### Supplied records
= = = =
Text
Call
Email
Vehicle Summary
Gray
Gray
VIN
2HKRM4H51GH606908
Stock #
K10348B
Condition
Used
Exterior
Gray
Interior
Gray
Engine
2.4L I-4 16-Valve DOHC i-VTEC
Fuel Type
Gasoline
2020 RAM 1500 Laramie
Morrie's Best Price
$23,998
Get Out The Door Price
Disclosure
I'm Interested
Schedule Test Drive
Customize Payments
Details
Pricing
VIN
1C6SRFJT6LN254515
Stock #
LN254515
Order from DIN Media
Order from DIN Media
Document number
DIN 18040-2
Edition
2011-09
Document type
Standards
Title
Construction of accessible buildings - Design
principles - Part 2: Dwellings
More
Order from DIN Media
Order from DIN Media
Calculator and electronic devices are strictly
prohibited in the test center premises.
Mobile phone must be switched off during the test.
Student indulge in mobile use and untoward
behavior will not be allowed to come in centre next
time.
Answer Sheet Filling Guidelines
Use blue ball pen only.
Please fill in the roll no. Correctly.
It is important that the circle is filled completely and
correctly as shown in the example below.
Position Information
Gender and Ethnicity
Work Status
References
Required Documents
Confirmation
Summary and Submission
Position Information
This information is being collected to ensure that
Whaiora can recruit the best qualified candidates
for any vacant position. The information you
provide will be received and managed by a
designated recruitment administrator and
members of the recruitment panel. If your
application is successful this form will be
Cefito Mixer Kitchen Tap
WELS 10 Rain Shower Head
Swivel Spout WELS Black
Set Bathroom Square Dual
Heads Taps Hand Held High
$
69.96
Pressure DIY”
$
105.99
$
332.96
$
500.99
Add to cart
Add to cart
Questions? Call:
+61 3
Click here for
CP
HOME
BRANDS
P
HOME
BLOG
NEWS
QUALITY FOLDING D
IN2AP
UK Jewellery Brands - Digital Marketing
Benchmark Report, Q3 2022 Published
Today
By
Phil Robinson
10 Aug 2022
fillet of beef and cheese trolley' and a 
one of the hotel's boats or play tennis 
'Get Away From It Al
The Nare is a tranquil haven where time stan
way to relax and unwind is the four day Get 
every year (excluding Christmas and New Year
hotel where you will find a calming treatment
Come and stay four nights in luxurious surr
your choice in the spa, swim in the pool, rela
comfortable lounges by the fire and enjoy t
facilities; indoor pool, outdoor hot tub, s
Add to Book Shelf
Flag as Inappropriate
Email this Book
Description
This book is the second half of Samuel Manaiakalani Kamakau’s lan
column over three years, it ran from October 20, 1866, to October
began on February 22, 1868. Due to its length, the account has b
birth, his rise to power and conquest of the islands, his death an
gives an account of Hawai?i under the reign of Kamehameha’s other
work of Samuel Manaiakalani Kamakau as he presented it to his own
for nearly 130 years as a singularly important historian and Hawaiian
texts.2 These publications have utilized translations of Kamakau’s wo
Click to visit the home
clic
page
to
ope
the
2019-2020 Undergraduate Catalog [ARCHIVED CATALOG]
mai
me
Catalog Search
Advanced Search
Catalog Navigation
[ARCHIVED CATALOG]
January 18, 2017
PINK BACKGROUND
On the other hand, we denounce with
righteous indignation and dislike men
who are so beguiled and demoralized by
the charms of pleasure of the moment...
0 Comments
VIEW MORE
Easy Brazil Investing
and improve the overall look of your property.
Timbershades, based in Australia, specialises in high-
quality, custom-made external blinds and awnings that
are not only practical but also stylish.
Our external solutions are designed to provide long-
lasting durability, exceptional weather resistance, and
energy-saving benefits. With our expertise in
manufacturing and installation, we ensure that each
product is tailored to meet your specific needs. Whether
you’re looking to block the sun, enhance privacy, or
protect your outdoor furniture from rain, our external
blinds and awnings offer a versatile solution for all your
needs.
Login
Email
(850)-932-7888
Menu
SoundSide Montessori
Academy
= = = =
### Description of the task
Rewrite the lines above, swapping each "Add to cart" for "Buy now" and leaving everything else unchanged.

### Exercise response
Text
Call
Email
Vehicle Summary
Gray
Gray
VIN
2HKRM4H51GH606908
Stock #
K10348B
Condition
Used
Exterior
Gray
Interior
Gray
Engine
2.4L I-4 16-Valve DOHC i-VTEC
Fuel Type
Gasoline
2020 RAM 1500 Laramie
Morrie's Best Price
$23,998
Get Out The Door Price
Disclosure
I'm Interested
Schedule Test Drive
Customize Payments
Details
Pricing
VIN
1C6SRFJT6LN254515
Stock #
LN254515
Order from DIN Media
Order from DIN Media
Document number
DIN 18040-2
Edition
2011-09
Document type
Standards
Title
Construction of accessible buildings - Design
principles - Part 2: Dwellings
More
Order from DIN Media
Order from DIN Media
Calculator and electronic devices are strictly
prohibited in the test center premises.
Mobile phone must be switched off during the test.
Student indulge in mobile use and untoward
behavior will not be allowed to come in centre next
time.
Answer Sheet Filling Guidelines
Use blue ball pen only.
Please fill in the roll no. Correctly.
It is important that the circle is filled completely and
correctly as shown in the example below.
Position Information
Gender and Ethnicity
Work Status
References
Required Documents
Confirmation
Summary and Submission
Position Information
This information is being collected to ensure that
Whaiora can recruit the best qualified candidates
for any vacant position. The information you
provide will be received and managed by a
designated recruitment administrator and
members of the recruitment panel. If your
application is successful this form will be
Cefito Mixer Kitchen Tap
WELS 10 Rain Shower Head
Swivel Spout WELS Black
Set Bathroom Square Dual
Heads Taps Hand Held High
$
69.96
Pressure DIY”
$
105.99
$
332.96
$
500.99
Buy now
Buy now
Questions? Call:
+61 3
Click here for
CP
HOME
BRANDS
P
HOME
BLOG
NEWS
QUALITY FOLDING D
IN2AP
UK Jewellery Brands - Digital Marketing
Benchmark Report, Q3 2022 Published
Today
By
Phil Robinson
10 Aug 2022
fillet of beef and cheese trolley' and a 
one of the hotel's boats or play tennis 
'Get Away From It Al
The Nare is a tranquil haven where time stan
way to relax and unwind is the four day Get 
every year (excluding Christmas and New Year
hotel where you will find a calming treatment
Come and stay four nights in luxurious surr
your choice in the spa, swim in the pool, rela
comfortable lounges by the fire and enjoy t
facilities; indoor pool, outdoor hot tub, s
Add to Book Shelf
Flag as Inappropriate
Email this Book
Description
This book is the second half of Samuel Manaiakalani Kamakau’s lan
column over three years, it ran from October 20, 1866, to October
began on February 22, 1868. Due to its length, the account has b
birth, his rise to power and conquest of the islands, his death an
gives an account of Hawai?i under the reign of Kamehameha’s other
work of Samuel Manaiakalani Kamakau as he presented it to his own
for nearly 130 years as a singularly important historian and Hawaiian
texts.2 These publications have utilized translations of Kamakau’s wo
Click to visit the home
clic
page
to
ope
the
2019-2020 Undergraduate Catalog [ARCHIVED CATALOG]
mai
me
Catalog Search
Advanced Search
Catalog Navigation
[ARCHIVED CATALOG]
January 18, 2017
PINK BACKGROUND
On the other hand, we denounce with
righteous indignation and dislike men
who are so beguiled and demoralized by
the charms of pleasure of the moment...
0 Comments
VIEW MORE
Easy Brazil Investing
and improve the overall look of your property.
Timbershades, based in Australia, specialises in high-
quality, custom-made external blinds and awnings that
are not only practical but also stylish.
Our external solutions are designed to provide long-
lasting durability, exceptional weather resistance, and
energy-saving benefits. With our expertise in
manufacturing and installation, we ensure that each
product is tailored to meet your specific needs. Whether
you’re looking to block the sun, enhance privacy, or
protect your outdoor furniture from rain, our external
blinds and awnings offer a versatile solution for all your
needs.
Login
Email
(850)-932-7888
Menu
SoundSide Montessori
Academy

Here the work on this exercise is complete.